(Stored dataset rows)

_ _ _

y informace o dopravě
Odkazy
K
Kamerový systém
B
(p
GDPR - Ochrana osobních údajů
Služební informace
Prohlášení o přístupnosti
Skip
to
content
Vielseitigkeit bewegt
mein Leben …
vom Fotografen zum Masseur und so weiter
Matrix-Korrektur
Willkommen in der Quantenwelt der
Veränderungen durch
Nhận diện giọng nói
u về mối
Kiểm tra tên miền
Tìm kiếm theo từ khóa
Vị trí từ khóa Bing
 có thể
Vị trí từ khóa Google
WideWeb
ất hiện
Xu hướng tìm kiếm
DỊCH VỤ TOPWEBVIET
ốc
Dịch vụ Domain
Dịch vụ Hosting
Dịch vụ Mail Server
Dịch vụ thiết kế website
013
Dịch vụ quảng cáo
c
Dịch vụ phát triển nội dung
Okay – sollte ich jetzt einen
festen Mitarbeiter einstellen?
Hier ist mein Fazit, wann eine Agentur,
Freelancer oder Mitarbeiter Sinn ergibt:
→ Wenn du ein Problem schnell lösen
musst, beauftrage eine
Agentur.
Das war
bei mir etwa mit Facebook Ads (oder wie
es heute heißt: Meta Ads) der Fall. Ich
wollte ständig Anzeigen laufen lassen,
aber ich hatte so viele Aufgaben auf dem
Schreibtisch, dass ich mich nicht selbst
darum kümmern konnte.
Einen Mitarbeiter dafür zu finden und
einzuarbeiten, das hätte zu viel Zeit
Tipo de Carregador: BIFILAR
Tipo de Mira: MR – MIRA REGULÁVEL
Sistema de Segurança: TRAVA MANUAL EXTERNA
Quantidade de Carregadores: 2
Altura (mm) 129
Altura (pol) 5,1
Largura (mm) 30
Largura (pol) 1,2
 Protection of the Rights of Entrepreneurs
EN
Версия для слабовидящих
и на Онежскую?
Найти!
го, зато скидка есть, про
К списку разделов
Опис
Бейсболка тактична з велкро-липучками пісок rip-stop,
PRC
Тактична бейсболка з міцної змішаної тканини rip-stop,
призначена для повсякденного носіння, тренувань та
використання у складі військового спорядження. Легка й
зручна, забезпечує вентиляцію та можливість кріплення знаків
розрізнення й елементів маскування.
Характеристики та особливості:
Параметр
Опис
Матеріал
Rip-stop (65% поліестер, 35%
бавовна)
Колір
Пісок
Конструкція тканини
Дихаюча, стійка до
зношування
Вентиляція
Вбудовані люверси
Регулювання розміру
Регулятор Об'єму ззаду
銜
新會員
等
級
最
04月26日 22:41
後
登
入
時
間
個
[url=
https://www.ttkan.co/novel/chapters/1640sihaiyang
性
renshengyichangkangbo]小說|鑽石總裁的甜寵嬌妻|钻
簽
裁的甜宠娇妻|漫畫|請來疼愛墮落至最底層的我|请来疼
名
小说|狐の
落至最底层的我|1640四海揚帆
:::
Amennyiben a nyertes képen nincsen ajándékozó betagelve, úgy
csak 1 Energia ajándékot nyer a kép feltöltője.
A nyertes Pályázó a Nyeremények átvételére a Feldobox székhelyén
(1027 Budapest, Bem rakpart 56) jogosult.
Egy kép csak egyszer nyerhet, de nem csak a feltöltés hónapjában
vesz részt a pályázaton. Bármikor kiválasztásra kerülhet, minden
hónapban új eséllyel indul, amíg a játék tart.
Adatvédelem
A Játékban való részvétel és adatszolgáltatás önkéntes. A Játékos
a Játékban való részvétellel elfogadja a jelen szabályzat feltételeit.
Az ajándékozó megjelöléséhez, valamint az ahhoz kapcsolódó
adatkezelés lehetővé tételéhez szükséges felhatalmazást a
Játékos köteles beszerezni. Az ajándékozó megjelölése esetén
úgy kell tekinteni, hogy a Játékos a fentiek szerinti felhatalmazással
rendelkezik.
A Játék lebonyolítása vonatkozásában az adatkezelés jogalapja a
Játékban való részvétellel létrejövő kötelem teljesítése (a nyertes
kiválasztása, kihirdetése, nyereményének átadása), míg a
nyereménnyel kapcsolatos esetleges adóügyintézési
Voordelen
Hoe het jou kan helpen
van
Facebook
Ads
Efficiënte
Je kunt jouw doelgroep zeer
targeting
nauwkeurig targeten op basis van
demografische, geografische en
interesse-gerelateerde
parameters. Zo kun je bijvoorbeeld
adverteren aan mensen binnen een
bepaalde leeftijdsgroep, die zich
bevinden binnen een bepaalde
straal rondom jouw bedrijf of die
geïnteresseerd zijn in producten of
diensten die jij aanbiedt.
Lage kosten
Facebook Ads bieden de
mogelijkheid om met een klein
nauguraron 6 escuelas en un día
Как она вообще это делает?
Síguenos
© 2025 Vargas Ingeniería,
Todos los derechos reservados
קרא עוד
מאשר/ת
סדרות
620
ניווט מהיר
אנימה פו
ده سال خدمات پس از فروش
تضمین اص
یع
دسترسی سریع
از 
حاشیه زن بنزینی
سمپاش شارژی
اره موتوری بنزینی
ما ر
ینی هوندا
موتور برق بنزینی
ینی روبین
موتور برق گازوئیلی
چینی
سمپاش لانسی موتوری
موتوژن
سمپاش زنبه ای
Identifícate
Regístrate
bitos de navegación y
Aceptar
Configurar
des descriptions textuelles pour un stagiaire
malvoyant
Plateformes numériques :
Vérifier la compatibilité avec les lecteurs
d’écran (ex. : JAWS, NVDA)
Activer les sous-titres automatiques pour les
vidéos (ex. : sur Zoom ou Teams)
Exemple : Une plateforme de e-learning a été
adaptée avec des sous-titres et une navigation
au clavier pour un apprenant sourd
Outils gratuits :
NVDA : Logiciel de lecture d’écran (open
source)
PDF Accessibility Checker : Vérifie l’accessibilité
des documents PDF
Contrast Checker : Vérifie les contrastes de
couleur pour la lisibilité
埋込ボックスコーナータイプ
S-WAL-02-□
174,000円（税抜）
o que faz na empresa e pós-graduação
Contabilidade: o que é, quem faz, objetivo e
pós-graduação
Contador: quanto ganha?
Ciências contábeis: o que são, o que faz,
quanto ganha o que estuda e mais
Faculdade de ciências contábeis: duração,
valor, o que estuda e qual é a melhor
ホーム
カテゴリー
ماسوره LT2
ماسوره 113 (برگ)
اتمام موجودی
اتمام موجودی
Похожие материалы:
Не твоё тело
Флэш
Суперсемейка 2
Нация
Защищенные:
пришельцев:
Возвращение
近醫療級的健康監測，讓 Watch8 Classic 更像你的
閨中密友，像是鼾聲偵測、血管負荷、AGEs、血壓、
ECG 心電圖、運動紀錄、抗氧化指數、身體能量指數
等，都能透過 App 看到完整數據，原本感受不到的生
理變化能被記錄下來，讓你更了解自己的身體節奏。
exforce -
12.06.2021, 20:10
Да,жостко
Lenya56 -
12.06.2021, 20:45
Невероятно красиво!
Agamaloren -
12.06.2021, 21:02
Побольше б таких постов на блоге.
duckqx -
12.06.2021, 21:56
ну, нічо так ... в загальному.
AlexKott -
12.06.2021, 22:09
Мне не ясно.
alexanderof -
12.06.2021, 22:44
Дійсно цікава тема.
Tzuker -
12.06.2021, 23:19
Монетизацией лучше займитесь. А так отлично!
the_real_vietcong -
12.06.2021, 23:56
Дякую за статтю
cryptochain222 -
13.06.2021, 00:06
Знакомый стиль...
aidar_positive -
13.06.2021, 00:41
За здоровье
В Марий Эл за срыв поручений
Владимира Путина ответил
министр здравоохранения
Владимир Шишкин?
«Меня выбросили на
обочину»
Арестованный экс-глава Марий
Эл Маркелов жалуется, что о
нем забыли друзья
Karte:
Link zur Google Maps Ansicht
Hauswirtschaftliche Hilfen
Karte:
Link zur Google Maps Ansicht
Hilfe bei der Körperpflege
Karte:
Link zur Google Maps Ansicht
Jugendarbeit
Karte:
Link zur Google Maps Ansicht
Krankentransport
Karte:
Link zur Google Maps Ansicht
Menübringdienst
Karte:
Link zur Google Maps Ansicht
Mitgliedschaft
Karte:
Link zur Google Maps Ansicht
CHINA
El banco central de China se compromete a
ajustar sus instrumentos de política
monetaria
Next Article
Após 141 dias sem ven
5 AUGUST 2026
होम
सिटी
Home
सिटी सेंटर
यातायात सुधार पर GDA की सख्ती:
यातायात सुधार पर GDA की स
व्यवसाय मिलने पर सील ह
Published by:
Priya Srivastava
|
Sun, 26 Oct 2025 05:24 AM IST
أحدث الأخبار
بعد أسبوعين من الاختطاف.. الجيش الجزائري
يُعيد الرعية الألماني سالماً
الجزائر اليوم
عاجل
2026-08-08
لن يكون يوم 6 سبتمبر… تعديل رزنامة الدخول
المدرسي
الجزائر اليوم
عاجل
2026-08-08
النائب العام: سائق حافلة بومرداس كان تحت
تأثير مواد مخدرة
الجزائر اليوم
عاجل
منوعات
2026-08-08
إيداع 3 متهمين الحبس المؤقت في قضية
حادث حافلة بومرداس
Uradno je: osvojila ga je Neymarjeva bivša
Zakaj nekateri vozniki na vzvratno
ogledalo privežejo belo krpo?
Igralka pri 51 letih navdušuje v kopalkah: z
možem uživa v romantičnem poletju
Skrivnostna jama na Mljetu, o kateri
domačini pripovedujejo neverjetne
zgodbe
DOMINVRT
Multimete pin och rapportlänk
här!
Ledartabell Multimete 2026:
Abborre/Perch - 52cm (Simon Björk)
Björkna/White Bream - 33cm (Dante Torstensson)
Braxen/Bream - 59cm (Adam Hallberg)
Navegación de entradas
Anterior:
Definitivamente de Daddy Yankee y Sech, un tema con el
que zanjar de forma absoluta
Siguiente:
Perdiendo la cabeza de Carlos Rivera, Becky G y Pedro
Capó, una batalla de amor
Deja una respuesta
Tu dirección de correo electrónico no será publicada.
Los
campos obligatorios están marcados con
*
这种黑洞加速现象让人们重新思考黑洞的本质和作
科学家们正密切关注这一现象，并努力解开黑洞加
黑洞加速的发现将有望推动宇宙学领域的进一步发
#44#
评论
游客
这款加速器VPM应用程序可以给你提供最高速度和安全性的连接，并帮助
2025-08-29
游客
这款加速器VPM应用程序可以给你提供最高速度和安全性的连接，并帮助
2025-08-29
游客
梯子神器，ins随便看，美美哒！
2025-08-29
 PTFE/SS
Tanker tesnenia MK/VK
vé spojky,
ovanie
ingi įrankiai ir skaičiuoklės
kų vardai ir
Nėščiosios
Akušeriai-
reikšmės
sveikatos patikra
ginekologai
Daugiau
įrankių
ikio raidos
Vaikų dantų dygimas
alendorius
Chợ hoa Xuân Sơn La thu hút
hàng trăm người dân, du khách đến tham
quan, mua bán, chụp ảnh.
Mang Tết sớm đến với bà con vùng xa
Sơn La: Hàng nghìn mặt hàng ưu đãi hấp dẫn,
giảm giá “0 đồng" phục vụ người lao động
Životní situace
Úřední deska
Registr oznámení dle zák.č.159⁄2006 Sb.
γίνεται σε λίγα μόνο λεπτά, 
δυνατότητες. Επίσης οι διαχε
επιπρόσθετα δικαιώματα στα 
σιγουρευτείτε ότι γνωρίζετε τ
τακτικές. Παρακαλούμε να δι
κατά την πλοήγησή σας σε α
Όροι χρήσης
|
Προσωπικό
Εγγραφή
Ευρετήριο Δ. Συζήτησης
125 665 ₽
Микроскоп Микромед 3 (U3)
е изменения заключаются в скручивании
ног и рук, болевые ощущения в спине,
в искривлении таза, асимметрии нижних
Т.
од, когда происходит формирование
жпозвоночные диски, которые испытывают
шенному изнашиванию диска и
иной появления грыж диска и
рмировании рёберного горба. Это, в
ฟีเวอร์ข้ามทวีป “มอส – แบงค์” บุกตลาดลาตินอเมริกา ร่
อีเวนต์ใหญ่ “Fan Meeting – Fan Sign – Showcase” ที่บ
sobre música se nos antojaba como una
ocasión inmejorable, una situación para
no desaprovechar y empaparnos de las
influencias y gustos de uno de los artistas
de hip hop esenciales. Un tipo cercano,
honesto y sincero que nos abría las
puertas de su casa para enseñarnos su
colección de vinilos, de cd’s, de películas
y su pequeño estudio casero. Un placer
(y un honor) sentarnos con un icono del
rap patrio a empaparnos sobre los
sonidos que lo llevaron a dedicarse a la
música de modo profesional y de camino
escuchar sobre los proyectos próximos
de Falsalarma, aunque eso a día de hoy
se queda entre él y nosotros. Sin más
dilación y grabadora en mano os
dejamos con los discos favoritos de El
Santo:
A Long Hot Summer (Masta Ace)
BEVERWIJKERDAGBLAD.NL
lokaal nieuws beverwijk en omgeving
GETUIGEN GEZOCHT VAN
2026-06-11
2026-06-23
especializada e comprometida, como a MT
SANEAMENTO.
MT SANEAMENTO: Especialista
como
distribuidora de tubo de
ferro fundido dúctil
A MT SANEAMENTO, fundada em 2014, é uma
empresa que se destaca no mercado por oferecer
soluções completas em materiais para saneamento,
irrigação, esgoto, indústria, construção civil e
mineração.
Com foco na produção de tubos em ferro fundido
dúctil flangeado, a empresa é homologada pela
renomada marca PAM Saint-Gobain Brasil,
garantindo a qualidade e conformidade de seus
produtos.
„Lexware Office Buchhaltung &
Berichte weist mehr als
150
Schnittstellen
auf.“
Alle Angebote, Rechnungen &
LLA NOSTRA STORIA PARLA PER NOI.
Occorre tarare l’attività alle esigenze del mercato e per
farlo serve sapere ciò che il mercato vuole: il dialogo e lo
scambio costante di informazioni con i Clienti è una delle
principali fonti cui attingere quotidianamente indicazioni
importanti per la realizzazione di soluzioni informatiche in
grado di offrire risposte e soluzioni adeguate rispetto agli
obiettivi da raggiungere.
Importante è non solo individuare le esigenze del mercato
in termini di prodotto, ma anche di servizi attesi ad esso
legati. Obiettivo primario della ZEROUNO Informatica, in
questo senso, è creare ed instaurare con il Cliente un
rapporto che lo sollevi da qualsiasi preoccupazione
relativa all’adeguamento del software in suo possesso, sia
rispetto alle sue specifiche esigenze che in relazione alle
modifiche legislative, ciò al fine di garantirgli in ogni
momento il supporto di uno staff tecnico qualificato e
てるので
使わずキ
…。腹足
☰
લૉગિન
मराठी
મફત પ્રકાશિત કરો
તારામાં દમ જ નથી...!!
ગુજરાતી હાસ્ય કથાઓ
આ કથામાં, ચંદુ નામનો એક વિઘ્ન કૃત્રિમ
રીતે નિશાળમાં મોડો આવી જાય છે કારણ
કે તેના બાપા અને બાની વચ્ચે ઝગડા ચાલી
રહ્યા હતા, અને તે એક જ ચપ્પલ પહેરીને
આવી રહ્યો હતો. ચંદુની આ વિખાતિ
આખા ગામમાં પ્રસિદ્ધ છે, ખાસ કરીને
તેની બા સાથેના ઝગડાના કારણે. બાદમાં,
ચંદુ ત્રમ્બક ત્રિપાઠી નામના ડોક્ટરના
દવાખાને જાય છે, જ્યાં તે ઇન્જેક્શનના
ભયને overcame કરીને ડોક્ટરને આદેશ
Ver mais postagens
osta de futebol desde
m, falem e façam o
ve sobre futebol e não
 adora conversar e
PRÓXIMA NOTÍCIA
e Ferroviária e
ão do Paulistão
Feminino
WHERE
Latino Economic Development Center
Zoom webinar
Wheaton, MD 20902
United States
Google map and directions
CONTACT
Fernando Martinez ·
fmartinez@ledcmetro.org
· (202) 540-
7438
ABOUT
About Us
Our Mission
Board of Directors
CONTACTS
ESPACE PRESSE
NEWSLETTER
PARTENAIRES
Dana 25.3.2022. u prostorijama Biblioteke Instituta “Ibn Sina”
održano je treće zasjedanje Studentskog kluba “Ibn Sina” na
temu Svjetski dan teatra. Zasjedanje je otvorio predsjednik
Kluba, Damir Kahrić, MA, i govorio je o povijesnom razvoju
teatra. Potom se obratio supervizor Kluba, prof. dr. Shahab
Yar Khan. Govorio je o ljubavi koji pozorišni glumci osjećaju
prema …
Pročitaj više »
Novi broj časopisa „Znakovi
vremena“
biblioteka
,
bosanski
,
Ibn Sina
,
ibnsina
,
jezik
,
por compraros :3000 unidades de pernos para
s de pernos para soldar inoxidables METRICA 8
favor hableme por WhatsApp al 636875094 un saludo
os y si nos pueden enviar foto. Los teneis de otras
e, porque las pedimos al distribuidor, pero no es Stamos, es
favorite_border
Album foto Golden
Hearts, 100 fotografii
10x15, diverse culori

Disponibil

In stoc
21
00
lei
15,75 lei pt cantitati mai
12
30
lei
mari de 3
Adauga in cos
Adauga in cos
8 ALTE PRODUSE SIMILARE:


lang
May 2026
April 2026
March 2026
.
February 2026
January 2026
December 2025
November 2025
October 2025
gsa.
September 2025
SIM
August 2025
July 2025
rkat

_ _ _

■ **What to produce**
Copy out the rows word for word from their very beginning through the line containing "Okay – sollte ich jetzt einen", including that line.

■ **Response for this exercise**
y informace o dopravě
Odkazy
K
Kamerový systém
B
(p
GDPR - Ochrana osobních údajů
Služební informace
Prohlášení o přístupnosti
Skip
to
content
Vielseitigkeit bewegt
mein Leben …
vom Fotografen zum Masseur und so weiter
Matrix-Korrektur
Willkommen in der Quantenwelt der
Veränderungen durch
Nhận diện giọng nói
u về mối
Kiểm tra tên miền
Tìm kiếm theo từ khóa
Vị trí từ khóa Bing
 có thể
Vị trí từ khóa Google
WideWeb
ất hiện
Xu hướng tìm kiếm
DỊCH VỤ TOPWEBVIET
ốc
Dịch vụ Domain
Dịch vụ Hosting
Dịch vụ Mail Server
Dịch vụ thiết kế website
013
Dịch vụ quảng cáo
c
Dịch vụ phát triển nội dung
Okay – sollte ich jetzt einen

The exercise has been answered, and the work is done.